Assessment in Paradise: Using Data to Drive Undergraduate Geoscience Initiatives and Programmatic Changes

Wednesday 4:30pm-5:45pm Student Union: Ballroom B
Poster Session Part of Wednesday Session

Authors

Michael Guidry, University of Hawaii at Manoa
Tiffany Tsang, University of Hawaii at Hilo
For many students in Hawai'i, higher education begins in the University of Hawaii's Community Colleges (UHCC) with these students eventually transferring to a four-year university after receiving an Associate's degree. The UH System is comprised of seven CCs and three four-year institutions on four separate islands and about a quarter of all enrolled students are Native Hawaiian. At the system's flagship campus, the University of Hawaii at Manoa (UHM), the undergraduate environmental and geoscience programs [Atmospheric Sciences, Geology and Geophysics, and Global Environmental Science - (GES)] are within the School of Ocean and Earth Science and Technology (SOEST).
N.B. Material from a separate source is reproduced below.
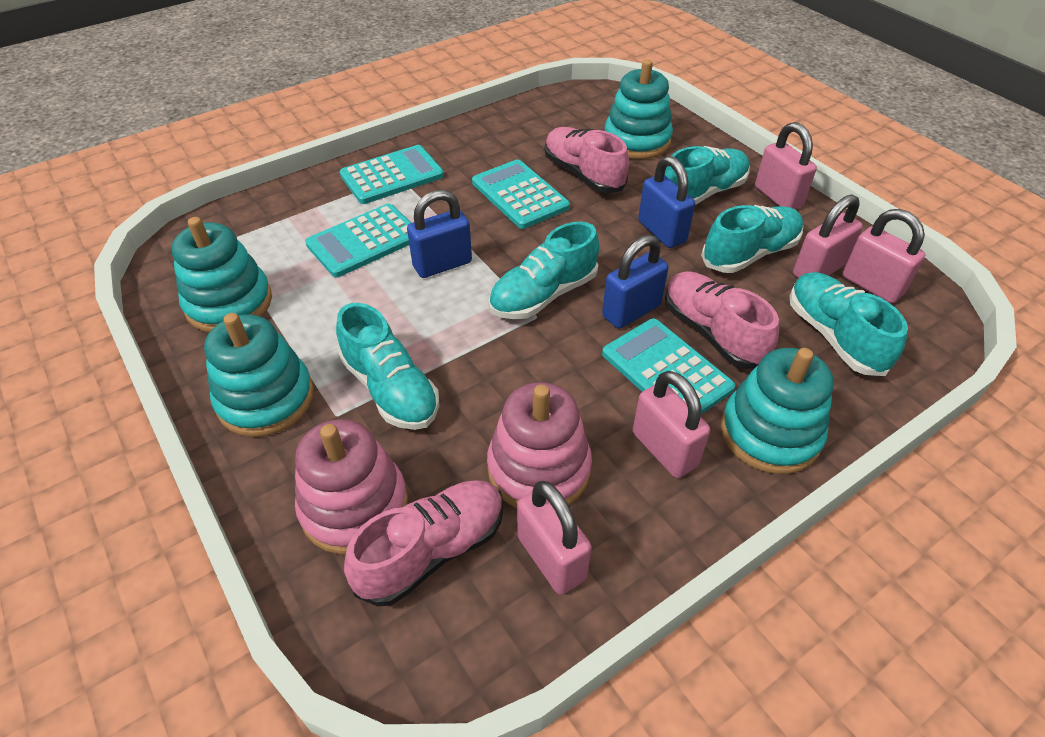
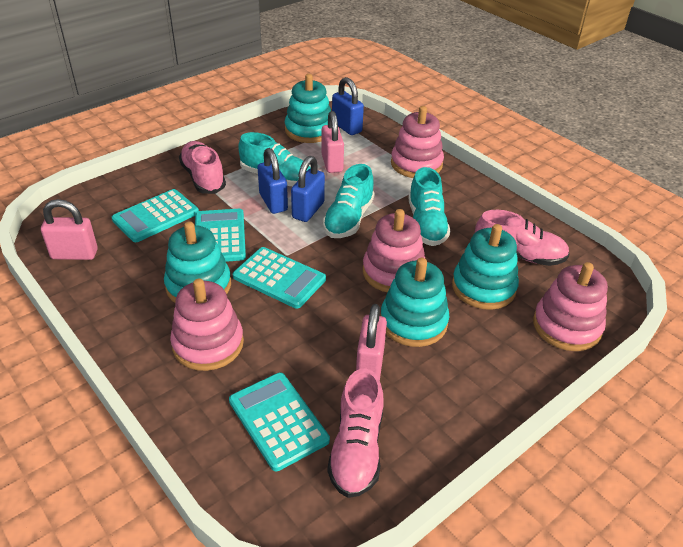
pink padlock: [517,481,592,595] [633,371,710,478] [755,122,817,209] [793,194,863,278] [842,209,925,303] = 5 -> [41,199,98,260] [321,111,344,173] [356,304,387,380] = 3
pink stacking toy: [295,419,408,554] [487,382,592,508] = 2 -> [170,278,244,371] [363,209,425,292] [391,106,444,178] [533,262,608,351] = 4
turquoise shoe: [336,303,439,430] [488,221,599,319] [665,146,750,205] [701,205,803,273] [790,272,908,376] = 5 -> [238,132,311,186] [323,164,375,238] [408,167,450,246] = 3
GES is the only UHM undergraduate major that has an undergraduate research thesis as a degree requirement, which adds to an already demanding curriculum (e.g., four semesters of calculus). By analyzing 2009 to 2016 GES programmatic data, it was determined that additional support is needed for the following: (1) retaining students in their first year of the GES program; (2) a geoscience pathway from the local UHCCs to UHM; (3) a process to increase recruitment, retention, and graduation rates of geoscience majors in general and Native Hawaiians in particular; and (4) getting students into undergraduate research as quickly as possible. A five-year, multi-institutional NSF TCUP-PAGE grant was secured to aid addressing the aforementioned issues. We will present initial results from an ongoing multifaceted approach to institute the following: curricular changes; geoscience pathways from UHCCs to UHM; summer geoscience research program; an early-alert, student performance monitoring system and dashboard; and a new program to facilitate student placement in faculty-mentored research efforts. Through this work, we intend to continue to track student advancement through GES to ensure efficient and effective progress, consider UHM-wide adoption of the early-alert system, and monitor how quickly students engage in research upon arrival at UHM.